Memory efficiency. If we want to visualize multiple timesteps of data (think of looking at a multiple-exposure photograph of a ball bouncing), it might be more efficient to have a single pipeline with several timesteps worth of data, rather than having either a) several inputs, which are ganged together or b) several copies of the same pipeline, with inputs set to the appropriate timestep. Another thing that would help with memory efficiency is for multiple timesteps to refer to the same connectivity (and point?) arrays. This is more of an implementation issue for readers than for the pipeline, though.

ParaView currently assumes that a given mesh will have attributes for a single time step and that that time step will be one selected from a list of available time steps provided by a source, such as a reader. There is no way for a mesh to indicate that its attributes are interpolated to some time between time steps provided by a source.

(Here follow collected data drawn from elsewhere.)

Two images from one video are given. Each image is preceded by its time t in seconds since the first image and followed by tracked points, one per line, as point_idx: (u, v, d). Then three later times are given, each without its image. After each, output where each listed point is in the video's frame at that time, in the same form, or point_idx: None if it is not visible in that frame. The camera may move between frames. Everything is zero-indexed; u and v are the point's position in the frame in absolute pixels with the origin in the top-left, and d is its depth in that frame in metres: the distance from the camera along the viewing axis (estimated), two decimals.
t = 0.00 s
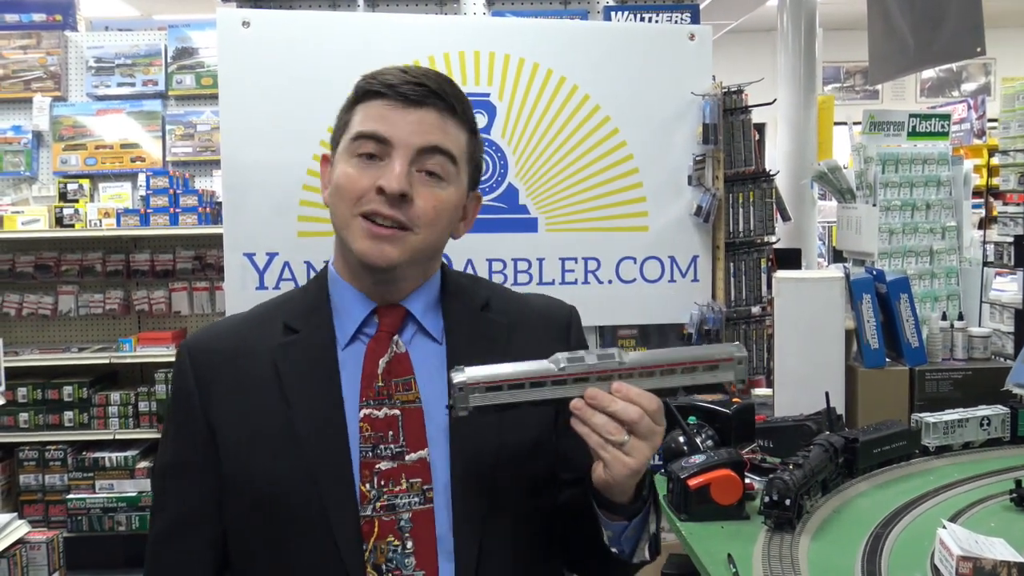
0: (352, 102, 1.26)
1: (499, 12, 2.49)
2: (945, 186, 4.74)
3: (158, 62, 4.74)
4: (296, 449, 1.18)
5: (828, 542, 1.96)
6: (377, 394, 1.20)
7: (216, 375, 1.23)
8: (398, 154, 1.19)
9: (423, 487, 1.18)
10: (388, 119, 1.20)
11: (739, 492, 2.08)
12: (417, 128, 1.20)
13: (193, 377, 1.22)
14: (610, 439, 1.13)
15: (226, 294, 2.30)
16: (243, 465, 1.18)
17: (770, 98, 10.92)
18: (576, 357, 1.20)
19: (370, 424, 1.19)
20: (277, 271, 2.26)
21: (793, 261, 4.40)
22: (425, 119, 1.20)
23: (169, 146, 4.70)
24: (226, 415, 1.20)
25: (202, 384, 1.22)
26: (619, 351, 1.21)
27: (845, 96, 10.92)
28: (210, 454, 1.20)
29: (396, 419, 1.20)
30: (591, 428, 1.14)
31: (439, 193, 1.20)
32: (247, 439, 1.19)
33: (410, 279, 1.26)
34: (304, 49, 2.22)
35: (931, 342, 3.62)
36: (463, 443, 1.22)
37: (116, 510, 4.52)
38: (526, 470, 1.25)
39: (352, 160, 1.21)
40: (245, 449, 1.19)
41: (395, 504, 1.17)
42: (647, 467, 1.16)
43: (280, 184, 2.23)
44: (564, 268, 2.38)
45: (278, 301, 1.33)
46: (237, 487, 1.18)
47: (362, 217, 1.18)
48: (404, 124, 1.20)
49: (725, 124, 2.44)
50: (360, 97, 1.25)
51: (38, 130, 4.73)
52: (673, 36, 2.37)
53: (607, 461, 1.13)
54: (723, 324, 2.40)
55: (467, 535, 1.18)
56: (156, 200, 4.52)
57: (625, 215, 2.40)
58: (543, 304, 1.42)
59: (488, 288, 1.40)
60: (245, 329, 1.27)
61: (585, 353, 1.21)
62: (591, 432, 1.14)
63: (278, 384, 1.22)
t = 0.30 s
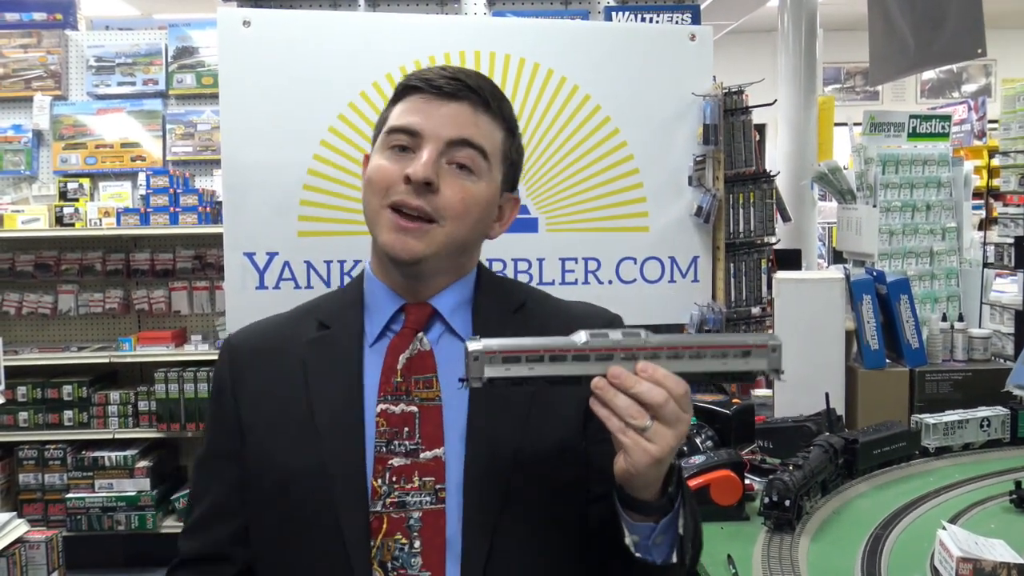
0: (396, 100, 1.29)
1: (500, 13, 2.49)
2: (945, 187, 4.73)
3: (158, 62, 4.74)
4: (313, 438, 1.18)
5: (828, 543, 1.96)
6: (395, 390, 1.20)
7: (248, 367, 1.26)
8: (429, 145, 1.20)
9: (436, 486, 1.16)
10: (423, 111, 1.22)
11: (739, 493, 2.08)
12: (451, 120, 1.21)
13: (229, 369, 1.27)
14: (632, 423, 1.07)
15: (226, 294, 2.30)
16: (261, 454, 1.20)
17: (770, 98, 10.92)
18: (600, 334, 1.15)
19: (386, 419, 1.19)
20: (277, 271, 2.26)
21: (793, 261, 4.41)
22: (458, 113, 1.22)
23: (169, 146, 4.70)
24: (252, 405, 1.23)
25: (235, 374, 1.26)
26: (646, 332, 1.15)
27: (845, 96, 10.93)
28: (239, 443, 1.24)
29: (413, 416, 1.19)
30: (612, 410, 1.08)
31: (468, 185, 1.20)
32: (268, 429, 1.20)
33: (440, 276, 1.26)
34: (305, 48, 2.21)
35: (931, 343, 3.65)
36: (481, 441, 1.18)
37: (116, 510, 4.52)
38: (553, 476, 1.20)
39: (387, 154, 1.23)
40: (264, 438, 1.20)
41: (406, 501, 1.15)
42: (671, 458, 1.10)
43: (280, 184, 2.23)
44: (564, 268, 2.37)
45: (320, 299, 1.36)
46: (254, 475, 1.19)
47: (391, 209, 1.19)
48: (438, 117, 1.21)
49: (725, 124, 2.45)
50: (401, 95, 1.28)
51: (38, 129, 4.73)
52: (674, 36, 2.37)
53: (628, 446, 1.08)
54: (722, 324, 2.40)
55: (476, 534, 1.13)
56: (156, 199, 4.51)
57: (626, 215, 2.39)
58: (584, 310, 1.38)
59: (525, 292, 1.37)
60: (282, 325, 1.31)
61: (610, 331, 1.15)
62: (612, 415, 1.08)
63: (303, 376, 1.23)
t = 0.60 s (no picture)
0: (417, 103, 1.29)
1: (499, 13, 2.48)
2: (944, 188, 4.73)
3: (158, 62, 4.74)
4: (364, 437, 1.17)
5: (827, 544, 1.96)
6: (440, 387, 1.19)
7: (293, 368, 1.26)
8: (456, 143, 1.19)
9: (483, 484, 1.14)
10: (447, 110, 1.22)
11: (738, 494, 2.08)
12: (477, 117, 1.21)
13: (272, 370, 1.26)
14: (659, 408, 1.05)
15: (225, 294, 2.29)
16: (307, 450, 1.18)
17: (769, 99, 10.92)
18: (620, 317, 1.15)
19: (432, 417, 1.17)
20: (277, 272, 2.25)
21: (793, 262, 4.41)
22: (482, 108, 1.21)
23: (169, 146, 4.70)
24: (295, 403, 1.21)
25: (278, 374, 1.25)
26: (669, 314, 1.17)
27: (844, 97, 10.94)
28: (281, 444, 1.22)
29: (459, 413, 1.17)
30: (637, 396, 1.06)
31: (500, 179, 1.20)
32: (314, 426, 1.19)
33: (481, 277, 1.25)
34: (305, 49, 2.21)
35: (931, 344, 3.66)
36: (530, 439, 1.17)
37: (115, 510, 4.52)
38: (600, 472, 1.18)
39: (414, 157, 1.22)
40: (310, 434, 1.18)
41: (454, 500, 1.13)
42: (704, 448, 1.07)
43: (279, 185, 2.23)
44: (564, 269, 2.37)
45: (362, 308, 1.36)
46: (299, 472, 1.17)
47: (425, 211, 1.18)
48: (462, 114, 1.21)
49: (726, 125, 2.47)
50: (421, 98, 1.28)
51: (37, 130, 4.73)
52: (673, 36, 2.37)
53: (655, 433, 1.05)
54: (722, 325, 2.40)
55: (528, 534, 1.11)
56: (155, 199, 4.50)
57: (626, 216, 2.39)
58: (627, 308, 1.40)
59: (567, 288, 1.39)
60: (325, 332, 1.31)
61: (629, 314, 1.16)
62: (637, 402, 1.06)
63: (350, 375, 1.23)
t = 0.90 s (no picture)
0: (441, 103, 1.23)
1: (496, 13, 2.48)
2: (942, 188, 4.71)
3: (154, 63, 4.74)
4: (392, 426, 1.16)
5: (824, 544, 1.96)
6: (479, 387, 1.16)
7: (321, 358, 1.25)
8: (507, 147, 1.15)
9: (526, 485, 1.11)
10: (489, 111, 1.17)
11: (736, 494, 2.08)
12: (523, 117, 1.16)
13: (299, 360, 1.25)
14: (711, 400, 1.01)
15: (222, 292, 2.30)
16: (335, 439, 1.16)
17: (766, 99, 10.94)
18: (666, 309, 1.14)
19: (471, 418, 1.14)
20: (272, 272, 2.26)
21: (791, 262, 4.42)
22: (524, 107, 1.17)
23: (166, 147, 4.70)
24: (322, 389, 1.20)
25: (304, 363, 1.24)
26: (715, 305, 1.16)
27: (841, 97, 10.95)
28: (307, 430, 1.21)
29: (499, 413, 1.15)
30: (685, 390, 1.03)
31: (552, 180, 1.16)
32: (341, 411, 1.18)
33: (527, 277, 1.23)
34: (304, 49, 2.21)
35: (928, 344, 3.67)
36: (574, 438, 1.15)
37: (112, 512, 4.52)
38: (645, 474, 1.15)
39: (457, 163, 1.17)
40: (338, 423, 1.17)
41: (497, 502, 1.10)
42: (756, 442, 1.04)
43: (277, 186, 2.23)
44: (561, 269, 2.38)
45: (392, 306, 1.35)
46: (326, 457, 1.16)
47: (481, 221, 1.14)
48: (506, 115, 1.16)
49: (722, 125, 2.47)
50: (450, 94, 1.21)
51: (34, 131, 4.72)
52: (671, 37, 2.36)
53: (706, 428, 1.02)
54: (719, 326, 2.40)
55: (572, 530, 1.09)
56: (152, 200, 4.49)
57: (621, 216, 2.39)
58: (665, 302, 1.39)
59: (603, 286, 1.37)
60: (356, 327, 1.30)
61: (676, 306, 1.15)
62: (687, 396, 1.03)
63: (382, 367, 1.21)
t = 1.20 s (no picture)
0: (449, 103, 1.23)
1: (492, 14, 2.49)
2: (938, 187, 4.74)
3: (151, 65, 4.75)
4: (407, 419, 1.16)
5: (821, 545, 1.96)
6: (495, 388, 1.16)
7: (340, 347, 1.24)
8: (523, 145, 1.15)
9: (540, 490, 1.11)
10: (502, 110, 1.16)
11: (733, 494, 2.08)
12: (536, 114, 1.16)
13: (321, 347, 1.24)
14: (718, 390, 0.99)
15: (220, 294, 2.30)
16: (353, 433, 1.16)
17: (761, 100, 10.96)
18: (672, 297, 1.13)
19: (486, 419, 1.14)
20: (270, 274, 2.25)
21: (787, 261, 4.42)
22: (536, 102, 1.16)
23: (163, 149, 4.72)
24: (338, 377, 1.20)
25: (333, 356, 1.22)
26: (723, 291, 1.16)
27: (838, 97, 10.97)
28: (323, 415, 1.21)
29: (514, 415, 1.14)
30: (693, 381, 1.01)
31: (569, 176, 1.16)
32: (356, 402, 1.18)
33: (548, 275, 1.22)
34: (301, 50, 2.21)
35: (925, 343, 3.67)
36: (590, 437, 1.14)
37: (110, 514, 4.52)
38: (660, 478, 1.14)
39: (474, 165, 1.16)
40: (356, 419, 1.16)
41: (509, 507, 1.09)
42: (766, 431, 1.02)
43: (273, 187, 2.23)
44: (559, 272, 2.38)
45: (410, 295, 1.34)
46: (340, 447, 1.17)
47: (505, 223, 1.13)
48: (519, 113, 1.16)
49: (719, 125, 2.46)
50: (459, 98, 1.21)
51: (30, 133, 4.71)
52: (667, 37, 2.36)
53: (714, 419, 1.00)
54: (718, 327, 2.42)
55: (587, 526, 1.09)
56: (149, 202, 4.48)
57: (617, 217, 2.39)
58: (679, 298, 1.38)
59: (619, 282, 1.36)
60: (372, 315, 1.29)
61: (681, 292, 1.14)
62: (694, 387, 1.01)
63: (397, 361, 1.20)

Responsibilities of a Filter

  • All filters operate on all input timesteps, unless otherwise restricted.
  • All filters can request that downstream filters provide certain timesteps.
  • All filters must respond to upstream requests for timestep ranges.
  • A filters need not 'care' about time.
    • A filter that does not care about time in its calculation is responsible for applying its operation to appropriate input timesteps, and create data appropriate to satisfy upstream requests for data. If we implement the 'dataset per timestep' approach, in the simplest case, this is simply a matter of applying the filter's operation to each input timestep in turn.
  • Filter must guarantee that its output data is consistent, across timesteps.

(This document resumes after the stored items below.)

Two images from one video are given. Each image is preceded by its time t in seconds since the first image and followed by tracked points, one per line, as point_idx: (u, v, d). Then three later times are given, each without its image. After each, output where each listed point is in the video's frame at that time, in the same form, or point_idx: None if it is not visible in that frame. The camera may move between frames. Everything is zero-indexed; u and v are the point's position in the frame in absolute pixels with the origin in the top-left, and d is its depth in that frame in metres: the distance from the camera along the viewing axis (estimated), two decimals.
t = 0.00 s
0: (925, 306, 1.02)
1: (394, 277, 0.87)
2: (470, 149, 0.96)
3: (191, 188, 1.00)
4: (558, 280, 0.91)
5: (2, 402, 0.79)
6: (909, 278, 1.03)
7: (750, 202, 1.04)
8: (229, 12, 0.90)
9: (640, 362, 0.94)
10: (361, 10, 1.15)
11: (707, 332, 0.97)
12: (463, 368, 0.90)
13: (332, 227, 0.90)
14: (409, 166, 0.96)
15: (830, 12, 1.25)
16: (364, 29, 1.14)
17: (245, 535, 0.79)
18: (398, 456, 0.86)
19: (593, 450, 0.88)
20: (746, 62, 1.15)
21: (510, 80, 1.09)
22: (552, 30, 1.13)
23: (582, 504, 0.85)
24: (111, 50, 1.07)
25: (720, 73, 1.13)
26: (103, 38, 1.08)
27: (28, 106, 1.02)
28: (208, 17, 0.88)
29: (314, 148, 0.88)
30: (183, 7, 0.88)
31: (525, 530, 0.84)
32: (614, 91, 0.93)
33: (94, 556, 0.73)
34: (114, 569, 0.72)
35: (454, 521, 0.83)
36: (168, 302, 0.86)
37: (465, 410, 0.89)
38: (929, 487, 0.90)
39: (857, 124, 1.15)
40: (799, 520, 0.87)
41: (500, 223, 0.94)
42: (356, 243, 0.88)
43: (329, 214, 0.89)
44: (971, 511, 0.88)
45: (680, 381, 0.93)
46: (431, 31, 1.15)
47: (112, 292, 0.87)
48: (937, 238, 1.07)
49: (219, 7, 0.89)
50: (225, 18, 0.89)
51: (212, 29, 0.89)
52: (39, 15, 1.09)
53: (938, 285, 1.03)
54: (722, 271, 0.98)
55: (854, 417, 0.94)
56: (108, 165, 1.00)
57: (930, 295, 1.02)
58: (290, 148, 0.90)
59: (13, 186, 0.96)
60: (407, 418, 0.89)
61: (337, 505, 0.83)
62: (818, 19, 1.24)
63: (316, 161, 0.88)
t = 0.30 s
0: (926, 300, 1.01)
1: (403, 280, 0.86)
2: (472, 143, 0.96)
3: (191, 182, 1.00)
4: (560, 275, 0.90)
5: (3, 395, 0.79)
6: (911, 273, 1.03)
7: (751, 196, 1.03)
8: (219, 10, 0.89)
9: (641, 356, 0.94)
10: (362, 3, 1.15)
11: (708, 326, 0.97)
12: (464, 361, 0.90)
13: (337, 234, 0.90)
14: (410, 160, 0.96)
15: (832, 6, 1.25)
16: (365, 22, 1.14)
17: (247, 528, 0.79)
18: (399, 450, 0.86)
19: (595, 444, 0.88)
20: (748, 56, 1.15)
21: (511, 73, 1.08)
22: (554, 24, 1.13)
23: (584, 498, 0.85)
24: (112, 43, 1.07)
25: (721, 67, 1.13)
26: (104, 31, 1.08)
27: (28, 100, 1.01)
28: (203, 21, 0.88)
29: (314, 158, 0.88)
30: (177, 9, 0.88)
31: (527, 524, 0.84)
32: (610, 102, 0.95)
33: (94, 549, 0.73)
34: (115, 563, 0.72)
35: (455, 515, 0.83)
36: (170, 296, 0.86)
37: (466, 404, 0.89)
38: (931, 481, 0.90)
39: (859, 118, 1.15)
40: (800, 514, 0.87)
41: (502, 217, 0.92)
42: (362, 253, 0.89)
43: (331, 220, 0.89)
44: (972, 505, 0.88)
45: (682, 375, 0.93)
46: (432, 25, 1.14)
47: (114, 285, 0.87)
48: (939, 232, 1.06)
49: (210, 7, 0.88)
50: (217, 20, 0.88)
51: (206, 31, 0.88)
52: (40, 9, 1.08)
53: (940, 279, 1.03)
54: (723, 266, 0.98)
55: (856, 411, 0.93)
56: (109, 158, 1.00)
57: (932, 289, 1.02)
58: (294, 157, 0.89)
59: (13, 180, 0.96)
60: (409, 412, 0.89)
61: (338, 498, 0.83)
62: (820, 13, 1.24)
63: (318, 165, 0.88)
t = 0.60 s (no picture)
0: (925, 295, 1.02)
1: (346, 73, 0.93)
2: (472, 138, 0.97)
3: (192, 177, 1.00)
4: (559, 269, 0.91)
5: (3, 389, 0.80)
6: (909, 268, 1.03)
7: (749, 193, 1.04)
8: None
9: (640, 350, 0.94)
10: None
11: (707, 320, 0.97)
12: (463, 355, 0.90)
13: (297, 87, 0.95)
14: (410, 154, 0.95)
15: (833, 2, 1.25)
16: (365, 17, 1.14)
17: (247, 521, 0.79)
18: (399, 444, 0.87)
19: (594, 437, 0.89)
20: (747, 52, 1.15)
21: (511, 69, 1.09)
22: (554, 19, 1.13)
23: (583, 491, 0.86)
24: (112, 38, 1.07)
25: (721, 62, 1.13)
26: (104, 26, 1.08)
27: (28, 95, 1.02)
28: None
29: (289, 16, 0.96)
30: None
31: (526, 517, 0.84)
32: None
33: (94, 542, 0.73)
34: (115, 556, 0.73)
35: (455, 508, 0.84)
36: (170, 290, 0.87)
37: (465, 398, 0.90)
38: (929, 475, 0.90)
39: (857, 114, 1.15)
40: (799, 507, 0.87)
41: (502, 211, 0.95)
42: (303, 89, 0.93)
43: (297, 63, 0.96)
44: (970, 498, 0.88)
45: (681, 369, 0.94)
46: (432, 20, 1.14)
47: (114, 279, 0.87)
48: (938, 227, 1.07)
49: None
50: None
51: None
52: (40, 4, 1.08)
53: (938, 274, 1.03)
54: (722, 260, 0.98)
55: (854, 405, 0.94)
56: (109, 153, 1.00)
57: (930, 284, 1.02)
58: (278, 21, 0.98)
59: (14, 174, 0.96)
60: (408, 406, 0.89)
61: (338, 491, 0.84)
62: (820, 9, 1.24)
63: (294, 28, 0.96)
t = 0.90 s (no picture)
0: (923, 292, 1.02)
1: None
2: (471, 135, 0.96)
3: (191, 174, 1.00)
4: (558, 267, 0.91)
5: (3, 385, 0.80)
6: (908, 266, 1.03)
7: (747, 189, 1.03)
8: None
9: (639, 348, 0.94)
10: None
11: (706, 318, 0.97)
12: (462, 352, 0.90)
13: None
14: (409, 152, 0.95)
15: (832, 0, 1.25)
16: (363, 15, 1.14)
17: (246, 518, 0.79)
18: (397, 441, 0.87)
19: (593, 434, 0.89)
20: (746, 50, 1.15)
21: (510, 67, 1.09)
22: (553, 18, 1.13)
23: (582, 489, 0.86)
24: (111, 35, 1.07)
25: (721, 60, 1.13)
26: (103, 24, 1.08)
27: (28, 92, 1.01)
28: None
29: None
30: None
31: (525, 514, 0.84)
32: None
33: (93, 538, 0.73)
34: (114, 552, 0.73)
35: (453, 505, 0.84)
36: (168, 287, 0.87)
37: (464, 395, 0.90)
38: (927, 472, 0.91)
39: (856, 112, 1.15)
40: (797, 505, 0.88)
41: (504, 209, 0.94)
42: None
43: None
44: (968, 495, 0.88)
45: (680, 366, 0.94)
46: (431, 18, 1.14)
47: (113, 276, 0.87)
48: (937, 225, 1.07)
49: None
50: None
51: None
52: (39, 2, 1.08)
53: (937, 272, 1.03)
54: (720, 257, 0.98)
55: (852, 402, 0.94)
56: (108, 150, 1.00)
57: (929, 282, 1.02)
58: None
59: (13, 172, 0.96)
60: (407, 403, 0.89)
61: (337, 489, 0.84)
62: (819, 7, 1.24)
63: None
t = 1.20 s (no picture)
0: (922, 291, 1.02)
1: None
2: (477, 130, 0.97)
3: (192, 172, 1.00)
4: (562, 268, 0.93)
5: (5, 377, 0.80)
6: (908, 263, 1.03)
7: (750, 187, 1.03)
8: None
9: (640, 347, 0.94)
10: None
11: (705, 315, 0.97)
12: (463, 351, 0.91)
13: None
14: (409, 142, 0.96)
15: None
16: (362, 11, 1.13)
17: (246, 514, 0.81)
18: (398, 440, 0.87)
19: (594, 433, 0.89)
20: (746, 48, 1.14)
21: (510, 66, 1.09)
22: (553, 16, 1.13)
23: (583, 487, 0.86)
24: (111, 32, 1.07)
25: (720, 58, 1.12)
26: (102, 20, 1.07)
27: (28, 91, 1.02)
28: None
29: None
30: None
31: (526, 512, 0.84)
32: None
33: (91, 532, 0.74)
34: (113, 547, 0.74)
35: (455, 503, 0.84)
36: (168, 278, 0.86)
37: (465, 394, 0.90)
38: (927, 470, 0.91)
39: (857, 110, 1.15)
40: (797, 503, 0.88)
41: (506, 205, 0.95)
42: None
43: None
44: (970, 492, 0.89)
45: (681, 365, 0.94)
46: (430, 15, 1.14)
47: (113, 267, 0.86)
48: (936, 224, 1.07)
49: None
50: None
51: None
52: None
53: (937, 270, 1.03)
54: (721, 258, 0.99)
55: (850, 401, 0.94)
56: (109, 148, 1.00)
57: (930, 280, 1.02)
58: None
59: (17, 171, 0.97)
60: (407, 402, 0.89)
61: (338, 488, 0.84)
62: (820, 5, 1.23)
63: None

Expectations for Downstream Data

  • Data for t[0] and t[1] for the same element can be usefully compared. This item, if it is a requirement, imposes restrictions on what kinds of data can be passed in the pipeline. In particular, if we have a filter that performs some interpolation on element A, can that operation be performed correctly on all timesteps in the data? Are all the elements available at t[0] and t[1], so that we can compare the results of the output filters?